University of California at Los Angeles Shoulder Rating scale (UCLA)
This scale has separate domain areas: pain, function, strength of forward flexion, active forward flexion, and overall patient satisfaction (Amstutz et al. 1981). The scale is weighted by pain, and function accounts for 20 points. The other domains account for 15 points, giving a total score of 35 points (<27 is poor and fair and >27 is good to excellent). This has been used in patients with shoulder replacement due to osteoarthritis, rotator cuff disease, and instability (Kirkley et al. 2003).
Constant score
This score is comprised of subjective assessments relating to pain, activities of daily living, and objective measures of shoulder motion and strength. The maximum score is 100 points, with higher scores representing less pain and better shoulder function (Constant et al. 2008).
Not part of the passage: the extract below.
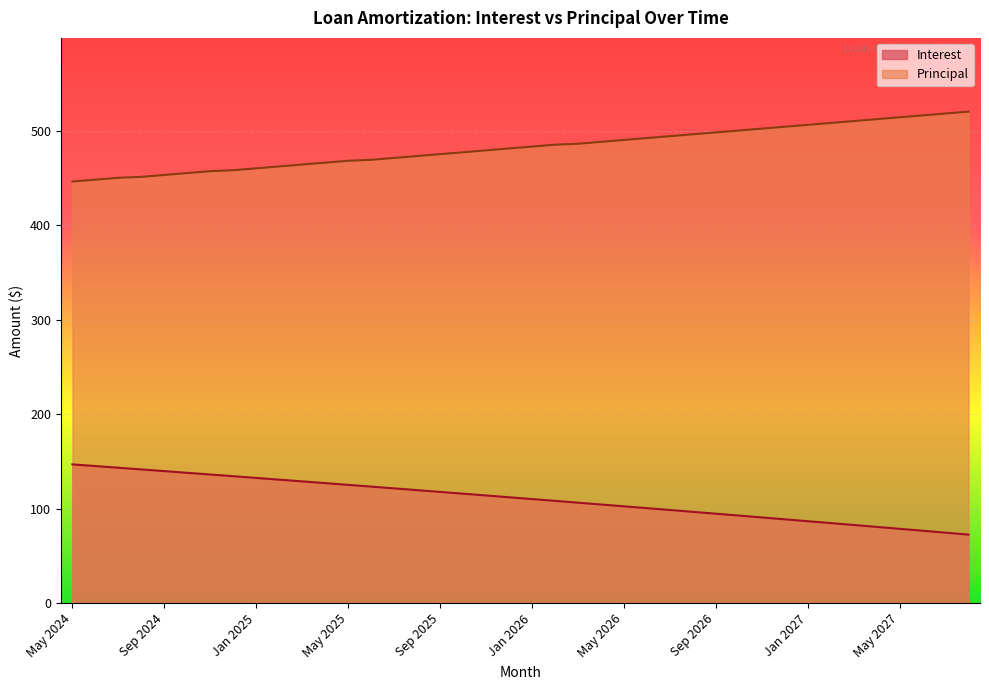

What is the approximate value of Interest at Jan 2027?

86.6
Construct validity is 6 = .673, and the Constant score correlates moderately well with the UCLA score (r = 0.673) (Oh et al. 2009).
Medical Outcomes Short Form 12 (SF-12)
The SF-12 is a standardized, validated health related QOL questionnaire comprised of 12 items of the Medical Outcomes Short Form 36 original instrument (Ware et al. 1996). The SF-12 summary score (PCS-12 and MCS-12) ranges from 0 to 100 points. The SF-12 has a high test–retest reliability (r = 0.89) and has been validated for use in independently living older adults with chronic illnesses (Resnick and Nahm 2001).
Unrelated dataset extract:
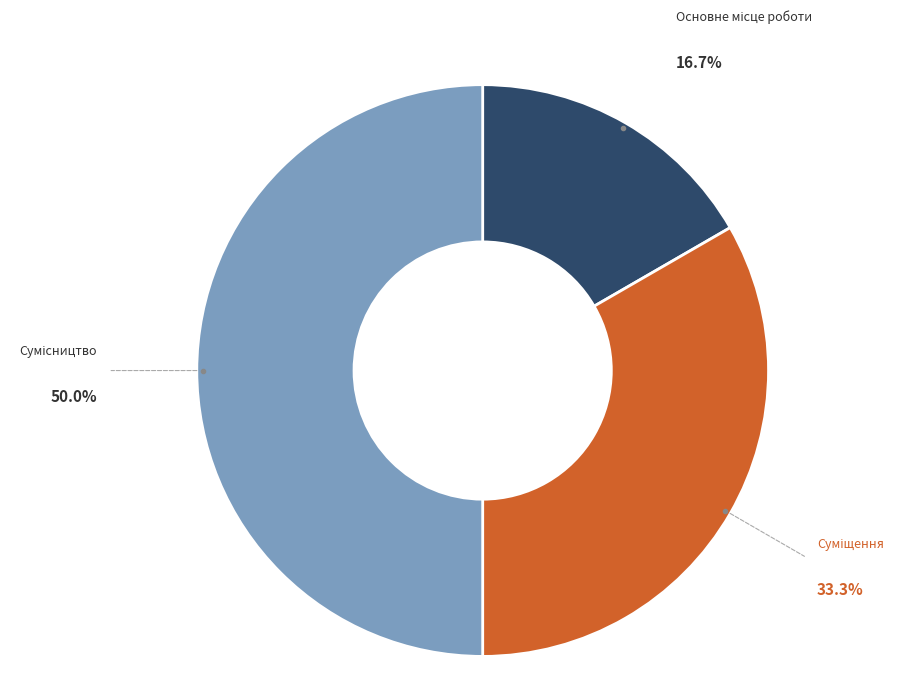

Count the number of slices in the pie.

3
Radiological outcomes and adverse events
Development of radiolucency lines during the follow-up (specifically within the glenoid) and scapular notching was identified by the surgeon in the study (Choi et al. 2013). Adverse events included infections, bone graft failure, loosening, dislocation, rotator cuff failure, wound complications, fracture, and pain and stiffness. The number of revisions in each surgery category was documented. The criteria for revisions included the following: infections, loosening or instability, dislocation, bone graft failure, and rotator cuff repair failure. If revisions occurred, the follow-up time was determined from the initial procedure.
Objective functional measures
Passive and active shoulder ROM was assessed by an experienced athletic trainer using a goniometer. Active external rotation and active elevation measures were performed by the patient. Each participant lifted progressively higher weights in increments of 2.2 kg during a lateral straight arm raise to estimate strength. The strength value was defined as the maximal weight the patient could lift with appropriate form once.
Statistical analyses
Data were analyzed using the Statistical Package for the Social Sciences (SPSS version 24.0, IBM Corp; Chicago, IL). Patient characteristics were compared between the three BMI strata (non-obese, overweight, and obese) using one-way analysis of variance (ANOVA) and a Scheffé post hoc analysis for continuous variables and by Kruskal–Wallis tests for categorical variables. Chi square tests were used to determine whether distributions of the shoulder pain mechanisms, radiolucency lines, and scapular notching were different among the groups. To address the purposes of the study, generalized linear models were used, where the dependent variables were study outcomes (ASES, SPADI, UCLA, Constant scores, SF-12, range of motion and strength) and the predictors were obesity status (non-obese, obese, and morbidly obese) and surgical type (RSA or TSA). Covariates were diagnosis and age. Significance was established at p < .05 a priori for all tests.